Changing How We Think About Self-Organization

Long-time readers of this blog will remember that I have a long standing interest in self-organization in informal online learning communities (e.g., the 2002 paper on Online Self-Organizing Social Systems, the 2003 paper OSOSS – Crisis / Response, the 2004 paper Sociability and Scalability in Online Learning Environments, etc.). This is an area which I continue to watch with interest.

So I was extremely interested in this new article, Transport Layer Identification of P2P Super nodes:

Although self-organized systems appear very effective under the assumption that all individuals follow the same simple set of rules, the presence of key, well-informed individuals altering their behavior according to their prior experience might generally enhance performance even further.

The article was recently reviewed in Wired:

“This begins to change how we think about self-organization,” said Nicola Plowes, a behavioral ecologist and ant specialist at Arizona State University, who was not involved in the research. “Informed individuals making those decisions actually result in a process that is more efficient than a simple homogeneous self-organized system.” The findings will be exciting for technologists and mathematicians who use insect-based algorithms, Plowes believes.

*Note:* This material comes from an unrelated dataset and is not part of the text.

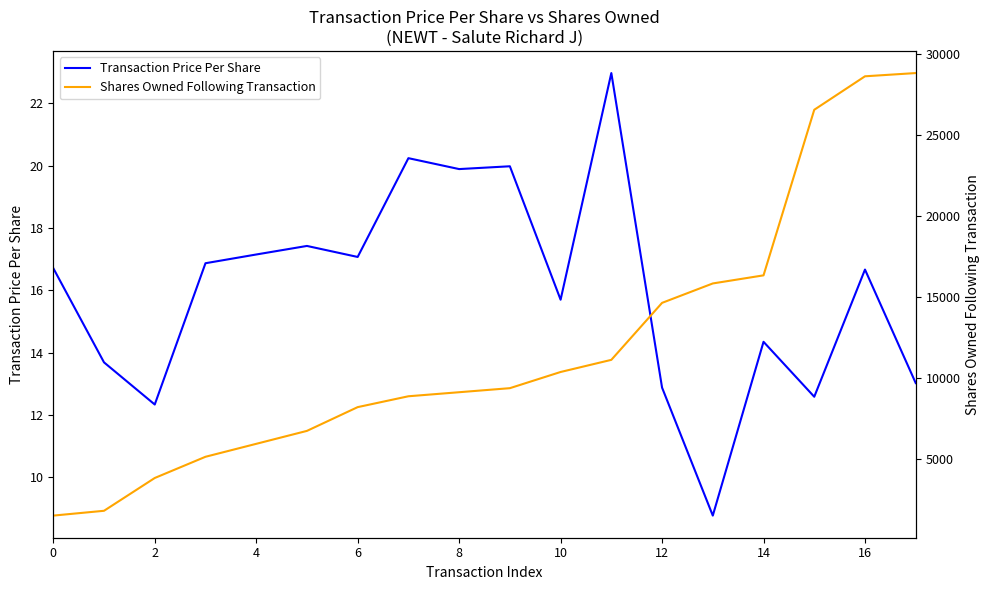

The value of Transaction Price Per Share at 2 is 5.8. True or false?

False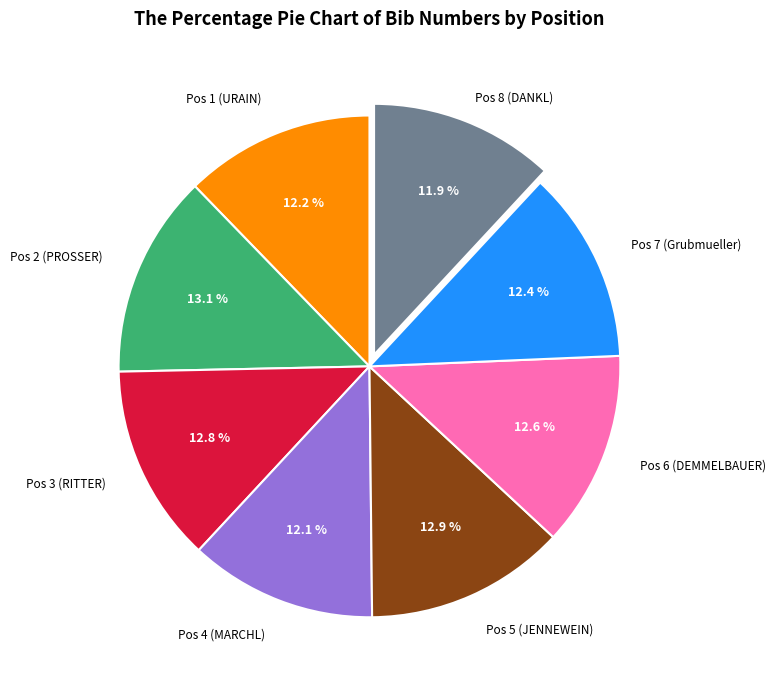

Is there a majority slice in this chart?

No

The findings should also be interesting for MOOC and other educational researchers for whom self-organization provides a major conceptual framework.

2 thoughts on “Changing How We Think About Self-Organization”

  1. So how do we make people aware that David Wiley has a particular interest in self-organization in online learning communities. I think we need an online who’s who in the MOOC world where we can cross reference people to their areas of interest.

  2. Agreed. I’m not sure of the mechanism, but a more efficient way to find people along with their areas of interest is needed. Right now I am relying far too much on chance encounters.